Turn the lines below into a JSON list of strings, with one string per line and no blank lines. Leave the pictures out.

--- START ---

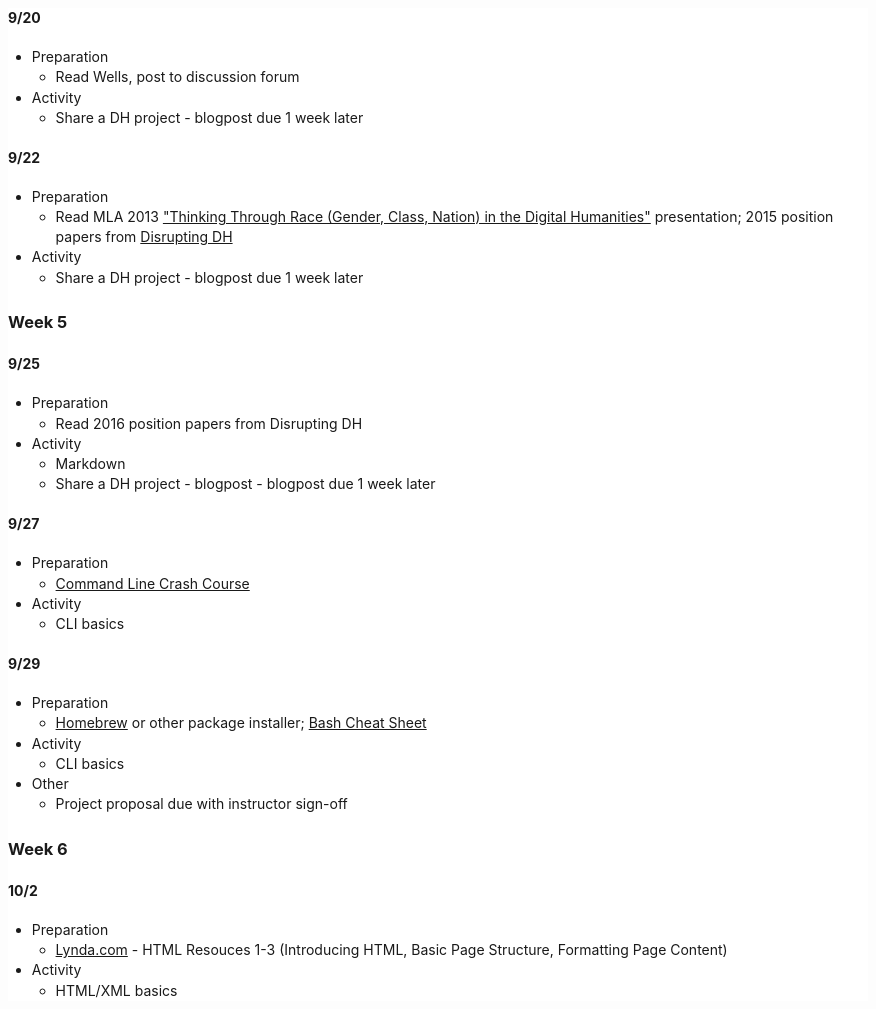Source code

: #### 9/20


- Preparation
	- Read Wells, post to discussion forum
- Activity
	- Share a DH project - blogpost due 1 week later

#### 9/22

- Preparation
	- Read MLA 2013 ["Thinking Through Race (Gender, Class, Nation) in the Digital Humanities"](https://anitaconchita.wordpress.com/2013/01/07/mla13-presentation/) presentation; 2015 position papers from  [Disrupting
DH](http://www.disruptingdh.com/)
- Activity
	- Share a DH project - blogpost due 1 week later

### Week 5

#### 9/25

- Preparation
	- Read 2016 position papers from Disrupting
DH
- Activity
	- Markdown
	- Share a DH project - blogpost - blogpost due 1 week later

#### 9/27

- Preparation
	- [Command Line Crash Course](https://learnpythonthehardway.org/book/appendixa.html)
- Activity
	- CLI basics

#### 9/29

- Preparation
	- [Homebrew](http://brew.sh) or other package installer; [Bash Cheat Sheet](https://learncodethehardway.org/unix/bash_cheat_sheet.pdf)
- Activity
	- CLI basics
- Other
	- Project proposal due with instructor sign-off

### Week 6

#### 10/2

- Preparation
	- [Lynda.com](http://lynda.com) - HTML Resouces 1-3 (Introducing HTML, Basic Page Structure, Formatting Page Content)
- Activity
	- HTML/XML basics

--- END ---

» Task response:
[
  "Source code",
  ": #### 9/20",
  "- Preparation",
  "\t- Read Wells, post to discussion forum",
  "- Activity",
  "\t- Share a DH project - blogpost due 1 week later",
  "#### 9/22",
  "- Preparation",
  "\t- Read MLA 2013 [\"Thinking Through Race (Gender, Class, Nation) in the Digital Humanities\"](https://anitaconchita.wordpress.com/2013/01/07/mla13-presentation/) presentation; 2015 position papers from  [Disrupting",
  "DH](http://www.disruptingdh.com/)",
  "- Activity",
  "\t- Share a DH project - blogpost due 1 week later",
  "### Week 5",
  "#### 9/25",
  "- Preparation",
  "\t- Read 2016 position papers from Disrupting",
  "DH",
  "- Activity",
  "\t- Markdown",
  "\t- Share a DH project - blogpost - blogpost due 1 week later",
  "#### 9/27",
  "- Preparation",
  "\t- [Command Line Crash Course](https://learnpythonthehardway.org/book/appendixa.html)",
  "- Activity",
  "\t- CLI basics",
  "#### 9/29",
  "- Preparation",
  "\t- [Homebrew](http://brew.sh) or other package installer; [Bash Cheat Sheet](https://learncodethehardway.org/unix/bash_cheat_sheet.pdf)",
  "- Activity",
  "\t- CLI basics",
  "- Other",
  "\t- Project proposal due with instructor sign-off",
  "### Week 6",
  "#### 10/2",
  "- Preparation",
  "\t- [Lynda.com](http://lynda.com) - HTML Resouces 1-3 (Introducing HTML, Basic Page Structure, Formatting Page Content)",
  "- Activity",
  "\t- HTML/XML basics"
]